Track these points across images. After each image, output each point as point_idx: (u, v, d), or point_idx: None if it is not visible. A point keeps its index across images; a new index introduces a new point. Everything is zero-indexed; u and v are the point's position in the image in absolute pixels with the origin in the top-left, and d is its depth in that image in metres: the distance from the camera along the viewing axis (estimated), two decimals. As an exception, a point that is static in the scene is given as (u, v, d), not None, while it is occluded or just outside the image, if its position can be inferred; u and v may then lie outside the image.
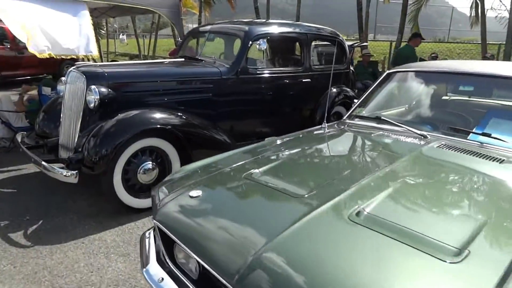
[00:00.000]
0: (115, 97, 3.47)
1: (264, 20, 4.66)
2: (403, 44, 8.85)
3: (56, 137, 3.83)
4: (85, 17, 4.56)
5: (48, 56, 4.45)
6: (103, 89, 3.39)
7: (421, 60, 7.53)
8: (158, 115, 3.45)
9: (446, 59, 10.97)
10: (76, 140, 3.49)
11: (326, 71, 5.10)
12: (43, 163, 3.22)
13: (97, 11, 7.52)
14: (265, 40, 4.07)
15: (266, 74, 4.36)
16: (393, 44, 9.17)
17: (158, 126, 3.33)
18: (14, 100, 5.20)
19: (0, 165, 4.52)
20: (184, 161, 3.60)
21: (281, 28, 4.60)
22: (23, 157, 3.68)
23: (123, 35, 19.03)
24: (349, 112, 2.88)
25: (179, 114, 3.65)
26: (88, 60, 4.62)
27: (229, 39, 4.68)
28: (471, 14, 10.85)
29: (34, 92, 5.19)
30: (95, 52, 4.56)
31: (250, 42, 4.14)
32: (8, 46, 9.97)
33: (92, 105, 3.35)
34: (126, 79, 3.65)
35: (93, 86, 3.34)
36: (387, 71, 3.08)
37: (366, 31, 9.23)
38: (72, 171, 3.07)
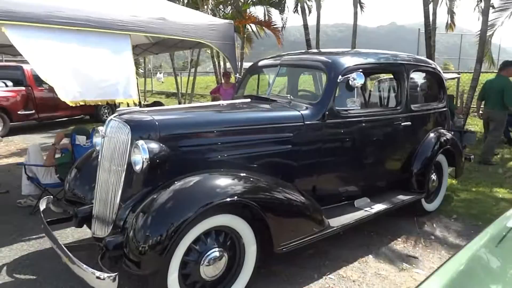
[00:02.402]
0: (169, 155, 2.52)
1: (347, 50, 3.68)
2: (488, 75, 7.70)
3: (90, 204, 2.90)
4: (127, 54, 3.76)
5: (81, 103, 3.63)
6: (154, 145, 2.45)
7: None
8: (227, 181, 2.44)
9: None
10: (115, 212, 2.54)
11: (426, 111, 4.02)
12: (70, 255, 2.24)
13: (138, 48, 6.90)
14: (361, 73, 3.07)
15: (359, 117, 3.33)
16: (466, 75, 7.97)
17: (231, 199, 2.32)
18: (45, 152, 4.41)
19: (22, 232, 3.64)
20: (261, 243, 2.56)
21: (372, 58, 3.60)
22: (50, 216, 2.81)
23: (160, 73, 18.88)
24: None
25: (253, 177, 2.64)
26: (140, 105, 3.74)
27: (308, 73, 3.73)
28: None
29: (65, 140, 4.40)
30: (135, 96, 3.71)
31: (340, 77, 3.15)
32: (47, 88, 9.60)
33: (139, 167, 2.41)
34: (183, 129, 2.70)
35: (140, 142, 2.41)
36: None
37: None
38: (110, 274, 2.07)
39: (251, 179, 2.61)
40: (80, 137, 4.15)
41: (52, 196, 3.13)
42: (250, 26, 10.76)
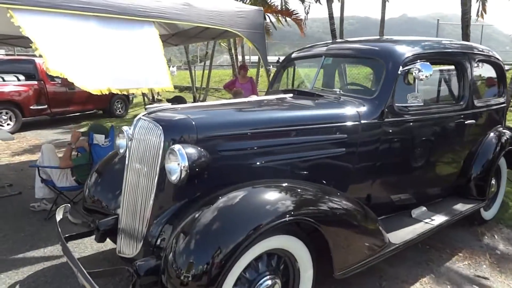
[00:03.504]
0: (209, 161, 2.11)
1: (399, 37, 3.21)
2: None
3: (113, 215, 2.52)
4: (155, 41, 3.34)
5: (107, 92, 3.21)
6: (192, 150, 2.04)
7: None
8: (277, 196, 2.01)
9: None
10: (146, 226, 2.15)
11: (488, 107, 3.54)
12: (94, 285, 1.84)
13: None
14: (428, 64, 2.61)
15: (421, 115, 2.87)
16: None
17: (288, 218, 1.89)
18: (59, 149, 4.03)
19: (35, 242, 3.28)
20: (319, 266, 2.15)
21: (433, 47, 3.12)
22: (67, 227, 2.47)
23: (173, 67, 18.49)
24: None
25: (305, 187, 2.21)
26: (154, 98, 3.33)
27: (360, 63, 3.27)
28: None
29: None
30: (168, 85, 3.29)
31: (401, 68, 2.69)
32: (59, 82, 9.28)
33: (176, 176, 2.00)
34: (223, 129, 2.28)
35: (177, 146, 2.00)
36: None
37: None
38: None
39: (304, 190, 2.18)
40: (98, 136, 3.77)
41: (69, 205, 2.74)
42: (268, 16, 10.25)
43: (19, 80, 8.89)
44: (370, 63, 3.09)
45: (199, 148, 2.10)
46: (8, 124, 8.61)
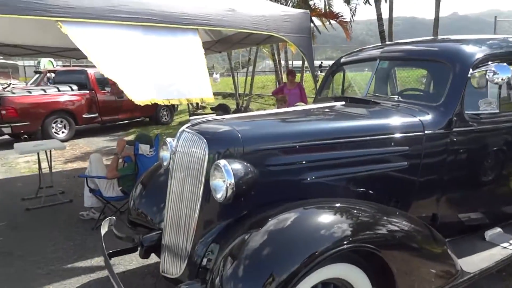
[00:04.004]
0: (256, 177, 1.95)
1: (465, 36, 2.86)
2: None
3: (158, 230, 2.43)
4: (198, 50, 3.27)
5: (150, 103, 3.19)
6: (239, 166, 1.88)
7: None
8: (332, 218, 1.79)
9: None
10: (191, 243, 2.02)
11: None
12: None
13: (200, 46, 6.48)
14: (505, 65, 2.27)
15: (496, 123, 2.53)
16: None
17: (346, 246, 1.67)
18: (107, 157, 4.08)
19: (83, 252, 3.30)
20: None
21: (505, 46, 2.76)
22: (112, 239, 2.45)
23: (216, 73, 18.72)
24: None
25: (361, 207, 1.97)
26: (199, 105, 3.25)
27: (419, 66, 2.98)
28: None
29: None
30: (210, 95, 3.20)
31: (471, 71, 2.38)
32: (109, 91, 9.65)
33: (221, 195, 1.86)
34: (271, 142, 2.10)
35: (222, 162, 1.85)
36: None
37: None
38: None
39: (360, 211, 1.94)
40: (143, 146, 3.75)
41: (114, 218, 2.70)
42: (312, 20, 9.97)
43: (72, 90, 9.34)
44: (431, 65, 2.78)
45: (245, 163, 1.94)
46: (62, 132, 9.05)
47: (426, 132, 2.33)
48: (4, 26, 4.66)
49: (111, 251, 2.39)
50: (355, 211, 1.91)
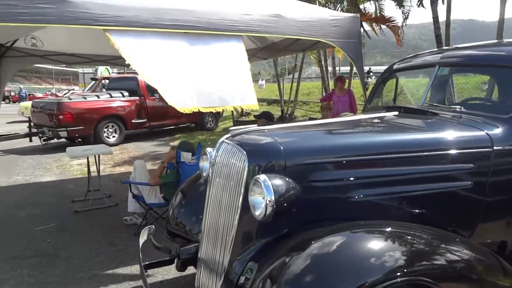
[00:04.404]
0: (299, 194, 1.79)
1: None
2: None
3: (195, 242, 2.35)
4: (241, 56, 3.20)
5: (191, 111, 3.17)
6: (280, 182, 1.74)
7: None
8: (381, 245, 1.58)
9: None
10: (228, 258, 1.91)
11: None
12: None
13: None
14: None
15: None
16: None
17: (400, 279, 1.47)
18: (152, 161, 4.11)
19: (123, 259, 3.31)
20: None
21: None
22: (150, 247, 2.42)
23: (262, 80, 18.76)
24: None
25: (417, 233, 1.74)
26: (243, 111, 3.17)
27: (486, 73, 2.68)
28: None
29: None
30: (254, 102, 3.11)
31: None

***

• _Description of the task_: The answer must be an exact restatement of all the records, with no pictures included.

• _Response_:
Track these points across images. After each image, output each point as point_idx: (u, v, d), or point_idx: None if it is not visible. A point keeps its index across images; a new index introduces a new point. Everything is zero-indexed; u and v are the point's position in the image in absolute pixels with the origin in the top-left, and d is its depth in that image in metres: the distance from the camera along the viewing axis (estimated), two decimals. As an exception, a point that is static in the scene is given as (u, v, d), not None, while it is occluded or just outside the image, if its position can be inferred; u and v may then lie outside the image.
[00:00.000]
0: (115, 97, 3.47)
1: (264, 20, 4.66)
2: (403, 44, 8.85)
3: (56, 137, 3.83)
4: (85, 17, 4.56)
5: (48, 56, 4.45)
6: (103, 89, 3.39)
7: (421, 60, 7.53)
8: (158, 115, 3.45)
9: (446, 59, 10.97)
10: (76, 140, 3.49)
11: (326, 71, 5.10)
12: (43, 163, 3.22)
13: (97, 11, 7.52)
14: (265, 40, 4.07)
15: (266, 74, 4.36)
16: (393, 44, 9.17)
17: (158, 126, 3.33)
18: (14, 100, 5.20)
19: (0, 165, 4.52)
20: (184, 161, 3.60)
21: (281, 28, 4.60)
22: (23, 157, 3.68)
23: (123, 35, 19.03)
24: (349, 112, 2.88)
25: (179, 114, 3.65)
26: (88, 60, 4.62)
27: (229, 39, 4.68)
28: (471, 14, 10.85)
29: (34, 92, 5.19)
30: (95, 52, 4.56)
31: (250, 42, 4.14)
32: (8, 46, 9.97)
33: (92, 105, 3.35)
34: (126, 79, 3.65)
35: (93, 86, 3.34)
36: (387, 71, 3.08)
37: (366, 31, 9.23)
38: (72, 171, 3.07)
[00:02.402]
0: (169, 155, 2.52)
1: (347, 50, 3.68)
2: (488, 75, 7.70)
3: (90, 204, 2.90)
4: (127, 54, 3.76)
5: (81, 103, 3.63)
6: (154, 145, 2.45)
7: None
8: (227, 181, 2.44)
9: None
10: (115, 212, 2.54)
11: (426, 111, 4.02)
12: (70, 255, 2.24)
13: (138, 48, 6.90)
14: (361, 73, 3.07)
15: (359, 117, 3.33)
16: (466, 75, 7.97)
17: (231, 199, 2.32)
18: (45, 152, 4.41)
19: (22, 232, 3.64)
20: (261, 243, 2.56)
21: (372, 58, 3.60)
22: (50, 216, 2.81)
23: (160, 73, 18.88)
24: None
25: (253, 177, 2.64)
26: (140, 105, 3.74)
27: (308, 73, 3.73)
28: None
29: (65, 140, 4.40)
30: (135, 96, 3.71)
31: (340, 77, 3.15)
32: (47, 88, 9.60)
33: (139, 167, 2.41)
34: (183, 129, 2.70)
35: (140, 142, 2.41)
36: None
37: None
38: (110, 274, 2.07)
39: (251, 179, 2.61)
40: (80, 137, 4.15)
41: (52, 196, 3.13)
42: (250, 26, 10.76)
[00:03.504]
0: (209, 161, 2.11)
1: (399, 37, 3.21)
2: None
3: (113, 215, 2.52)
4: (155, 41, 3.34)
5: (107, 92, 3.21)
6: (192, 150, 2.04)
7: None
8: (277, 196, 2.01)
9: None
10: (146, 226, 2.15)
11: (488, 107, 3.54)
12: (94, 285, 1.84)
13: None
14: (428, 64, 2.61)
15: (421, 115, 2.87)
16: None
17: (288, 218, 1.89)
18: (59, 149, 4.03)
19: (35, 242, 3.28)
20: (319, 266, 2.15)
21: (433, 47, 3.12)
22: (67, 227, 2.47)
23: (173, 67, 18.49)
24: None
25: (305, 187, 2.21)
26: (154, 98, 3.33)
27: (360, 63, 3.27)
28: None
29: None
30: (168, 85, 3.29)
31: (401, 68, 2.69)
32: (59, 82, 9.28)
33: (176, 176, 2.00)
34: (223, 129, 2.28)
35: (177, 146, 2.00)
36: None
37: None
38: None
39: (304, 190, 2.18)
40: (98, 136, 3.77)
41: (69, 205, 2.74)
42: (268, 16, 10.25)
43: (19, 80, 8.89)
44: (370, 63, 3.09)
45: (199, 148, 2.10)
46: (8, 124, 8.61)
[00:04.004]
0: (256, 177, 1.95)
1: (465, 36, 2.86)
2: None
3: (158, 230, 2.43)
4: (198, 50, 3.27)
5: (150, 103, 3.19)
6: (239, 166, 1.88)
7: None
8: (332, 218, 1.79)
9: None
10: (191, 243, 2.02)
11: None
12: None
13: (200, 46, 6.48)
14: (505, 65, 2.27)
15: (496, 123, 2.53)
16: None
17: (346, 246, 1.67)
18: (107, 157, 4.08)
19: (83, 252, 3.30)
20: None
21: (505, 46, 2.76)
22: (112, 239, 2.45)
23: (216, 73, 18.72)
24: None
25: (361, 207, 1.97)
26: (199, 105, 3.25)
27: (419, 66, 2.98)
28: None
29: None
30: (210, 95, 3.20)
31: (471, 71, 2.38)
32: (109, 91, 9.65)
33: (221, 195, 1.86)
34: (271, 142, 2.10)
35: (222, 162, 1.85)
36: None
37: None
38: None
39: (360, 211, 1.94)
40: (143, 146, 3.75)
41: (114, 218, 2.70)
42: (312, 20, 9.97)
43: (72, 90, 9.34)
44: (431, 65, 2.78)
45: (245, 163, 1.94)
46: (62, 132, 9.05)
47: (426, 132, 2.33)
48: (4, 26, 4.66)
49: (111, 251, 2.39)
50: (355, 211, 1.91)
[00:04.404]
0: (299, 194, 1.79)
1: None
2: None
3: (195, 242, 2.35)
4: (241, 56, 3.20)
5: (191, 111, 3.17)
6: (280, 182, 1.74)
7: None
8: (381, 245, 1.58)
9: None
10: (228, 258, 1.91)
11: None
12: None
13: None
14: None
15: None
16: None
17: (400, 279, 1.47)
18: (152, 161, 4.11)
19: (123, 259, 3.31)
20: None
21: None
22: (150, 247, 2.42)
23: (262, 80, 18.76)
24: None
25: (417, 233, 1.74)
26: (243, 111, 3.17)
27: (486, 73, 2.68)
28: None
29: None
30: (254, 102, 3.11)
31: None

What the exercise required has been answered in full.